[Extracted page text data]
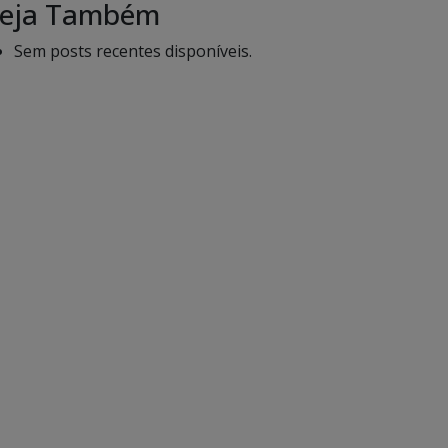
eja Também
Sem posts recentes disponíveis.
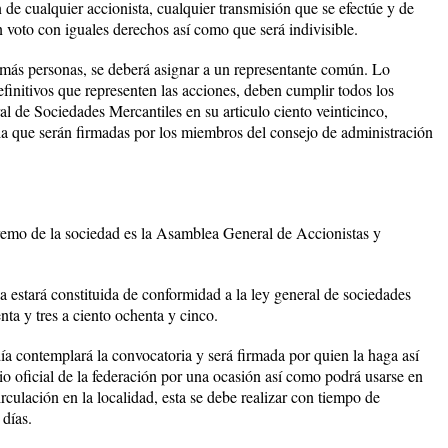
ón de cualquier accionista, cualquier transmisión que se efectúe y de
 voto con iguales derechos así como que será indivisible.
o más personas, se deberá asignar a un representante común. Lo
definitivos que representen las acciones, deben cumplir todos los
al de Sociedades Mercantiles en su articulo ciento veinticinco,
a que serán firmadas por los miembros del consejo de administración
 de la sociedad es la Asamblea General de Accionistas y
rá constituida de conformidad a la ley general de sociedades
nta y tres a ciento ochenta y cinco.
ntemplará la convocatoria y será firmada por quien la haga así
io oficial de la federación por una ocasión así como podrá usarse en
rculación en la localidad, esta se debe realizar con tiempo de
 días.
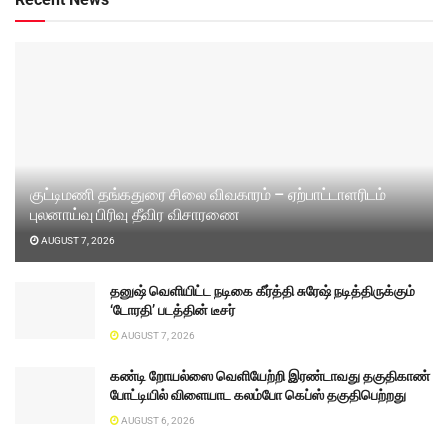
குட்டிமணி தங்கதுரை சிலை விவகாரம் – ஏற்பாட்டாளரிடம்
புலனாய்வு பிரிவு தீவிர விசாரணை
AUGUST 7, 2026
தனுஷ் வெளியிட்ட நடிகை கீர்த்தி சுரேஷ் நடித்திருக்கும்
‘டோரதி’ படத்தின் டீசர்
AUGUST 7, 2026
கண்டி றோயல்ஸை வெளியேற்றி இரண்டாவது தகுதிகாண்
போட்டியில் விளையாட கலம்போ கெப்ஸ் தகுதிபெற்றது
AUGUST 6, 2026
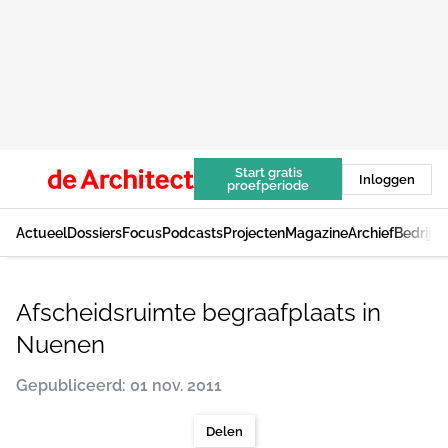
Start gratis
Inloggen
proefperiode
Actueel
Dossiers
Focus
Podcasts
Projecten
Magazine
Archief
Bedrijv
Afscheidsruimte begraafplaats in
Nuenen
Gepubliceerd: 01 nov. 2011
Delen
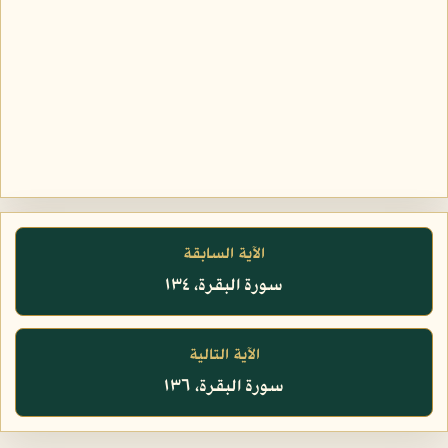
الآية السابقة
سورة البقرة، ١٣٤
الآية التالية
سورة البقرة، ١٣٦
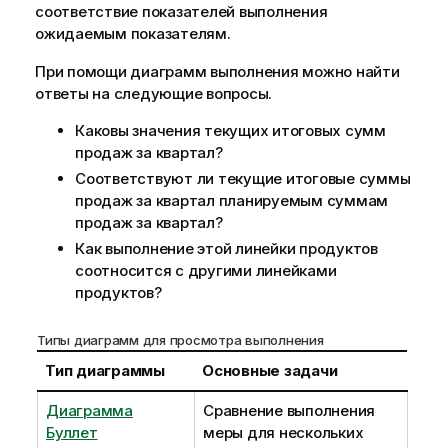
соответствие показателей выполнения
ожидаемым показателям.
При помощи диаграмм выполнения можно найти
ответы на следующие вопросы.
Каковы значения текущих итоговых сумм
продаж за квартал?
Соответствуют ли текущие итоговые суммы
продаж за квартал планируемым суммам
продаж за квартал?
Как выполнение этой линейки продуктов
соотносится с другими линейками
продуктов?
Типы диаграмм для просмотра выполнения
Тип диаграммы
Основные задачи
Диаграмма
Сравнение выполнения
Буллет
меры для нескольких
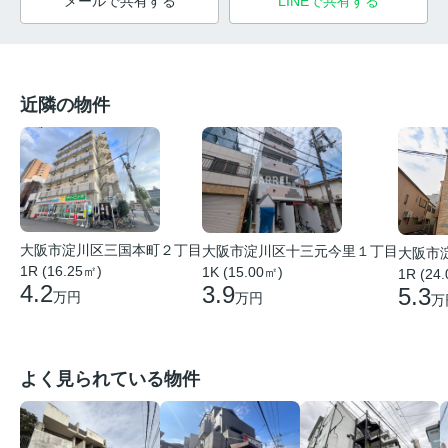
メールで共有する
LINEで共有する
近隣の物件
大阪市淀川区三国本町２丁目
大阪市淀川区十三元今里１丁目
大阪市
1R (16.25㎡)
1K (15.00㎡)
1R (24
4.2
3.9
5.3
万円
万円
万
よく見られている物件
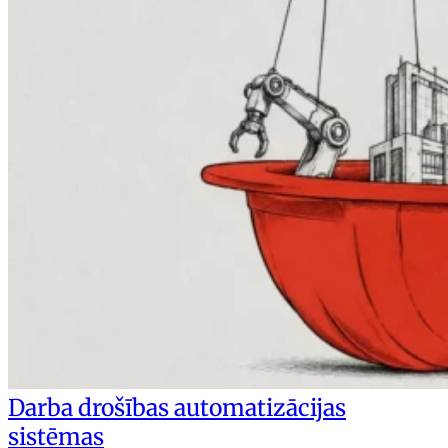
Darba drošības automatizācijas
sistēmas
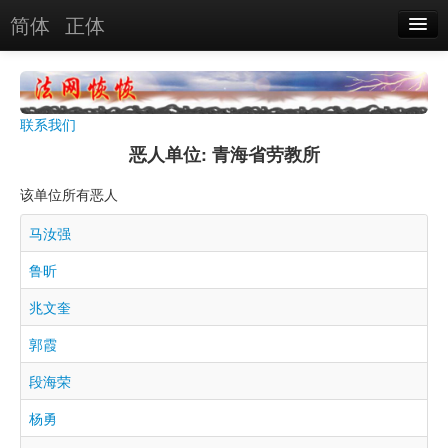
简体
正体
恶人名录
恶报实例
联系我们
恶人图片
恶人单位: 青海省劳教所
恶人单位
该单位所有恶人
单位图片
马汝强
鲁昕
搜索
兆文奎
关于
郭霞
段海荣
杨勇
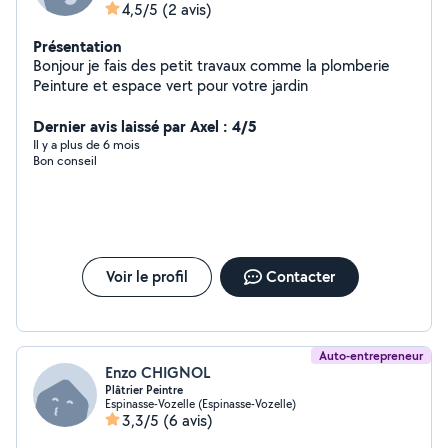
4,5/5
(2 avis)
Présentation
Bonjour je fais des petit travaux comme la plomberie
Peinture et espace vert pour votre jardin
Dernier avis laissé par Axel : 4/5
Il y a plus de 6 mois
Bon conseil
Voir le profil
Contacter
Auto-entrepreneur
Enzo CHIGNOL
Plâtrier Peintre
Espinasse-Vozelle (Espinasse-Vozelle)
3,3/5
(6 avis)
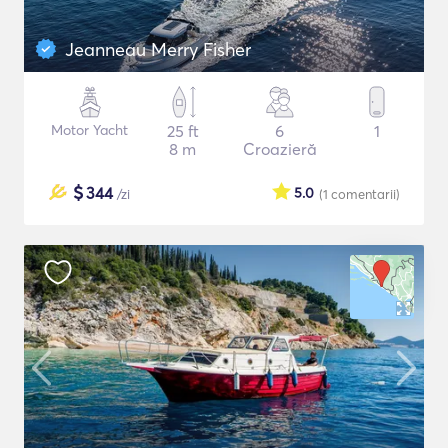
Jeanneau Merry Fisher
Motor Yacht
25 ft
6
1
8 m
Croazieră
$
344
5.0
/zi
(1
comentarii
)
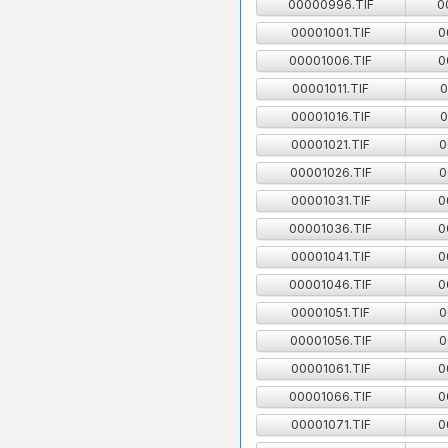
00000996.TIF
0
00001001.TIF
0
00001006.TIF
0
00001011.TIF
0
00001016.TIF
0
00001021.TIF
0
00001026.TIF
0
00001031.TIF
0
00001036.TIF
0
00001041.TIF
0
00001046.TIF
0
00001051.TIF
0
00001056.TIF
0
00001061.TIF
0
00001066.TIF
0
00001071.TIF
0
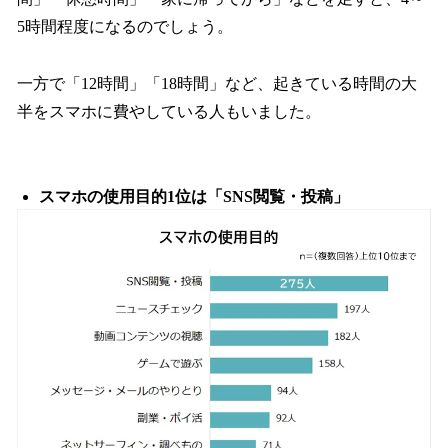
5時間程度になるのでしょう。
一方で「12時間」「18時間」など、起きている時間の大
半をスマホに費やしている人もいました。
スマホの使用目的1位は「SNS閲覧・投稿」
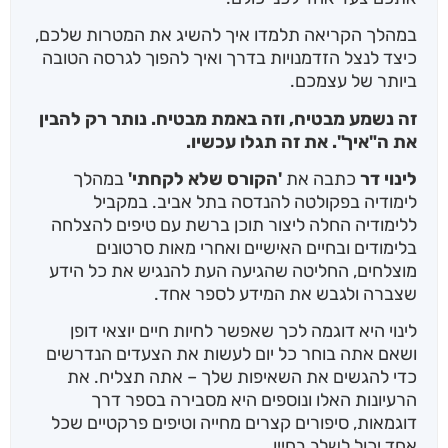
במהלך הקריאה תלמדו איך להשיג את המטרות שלכם,
כיצד לנצל הזדמנויות בדרך ואיך להפוך לגרסה הטובה
ביותר של עצמכם.
זה נשמע מבטיח, וזה באמת מבטיח. נותר רק להבין
את ה"איך".
את זה תגלו עכשיו.
לינוי דר
כתבה את
'הקורס שלא לקחתי'
במהלך
לימודיה בפקולטה להנדסה בתל אביב. במקביל
ללימודיה החלה ליצור תוכן ברשת עם טיפים להצלחה
בלימודים ובחיים האישיים ואחרי מאות סרטונים
מוצלחים, החליטה שהגיעה העת להנגיש את כל הידע
שצברה ולגבש את המידע לספר אחד.
לינוי היא דוגמה לכך שאפשר לחיות חיים יוצאי דופן
ושאם אתה בוחר כל יום לעשות את הצעדים הנדרשים
כדי להגשים את השאיפות שלך – אתה תצליח. את
הרעיונות האלו ונוספים היא מסבירה בספר דרך
דוגמאות, סיפורים קצרים מחייה וטיפים פרקטיים שכל
אחד יכול לשלב בחייו.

- [EXERCISE]: Locate the line that contains "ביותר של עצמכם.", then please quote it and every line after it to the end of the entries above, exactly and with nothing else.

- [EXERCISE RESPONSE]:
ביותר של עצמכם.
זה נשמע מבטיח, וזה באמת מבטיח. נותר רק להבין
את ה"איך".
את זה תגלו עכשיו.
לינוי דר
כתבה את
'הקורס שלא לקחתי'
במהלך
לימודיה בפקולטה להנדסה בתל אביב. במקביל
ללימודיה החלה ליצור תוכן ברשת עם טיפים להצלחה
בלימודים ובחיים האישיים ואחרי מאות סרטונים
מוצלחים, החליטה שהגיעה העת להנגיש את כל הידע
שצברה ולגבש את המידע לספר אחד.
לינוי היא דוגמה לכך שאפשר לחיות חיים יוצאי דופן
ושאם אתה בוחר כל יום לעשות את הצעדים הנדרשים
כדי להגשים את השאיפות שלך – אתה תצליח. את
הרעיונות האלו ונוספים היא מסבירה בספר דרך
דוגמאות, סיפורים קצרים מחייה וטיפים פרקטיים שכל
אחד יכול לשלב בחייו.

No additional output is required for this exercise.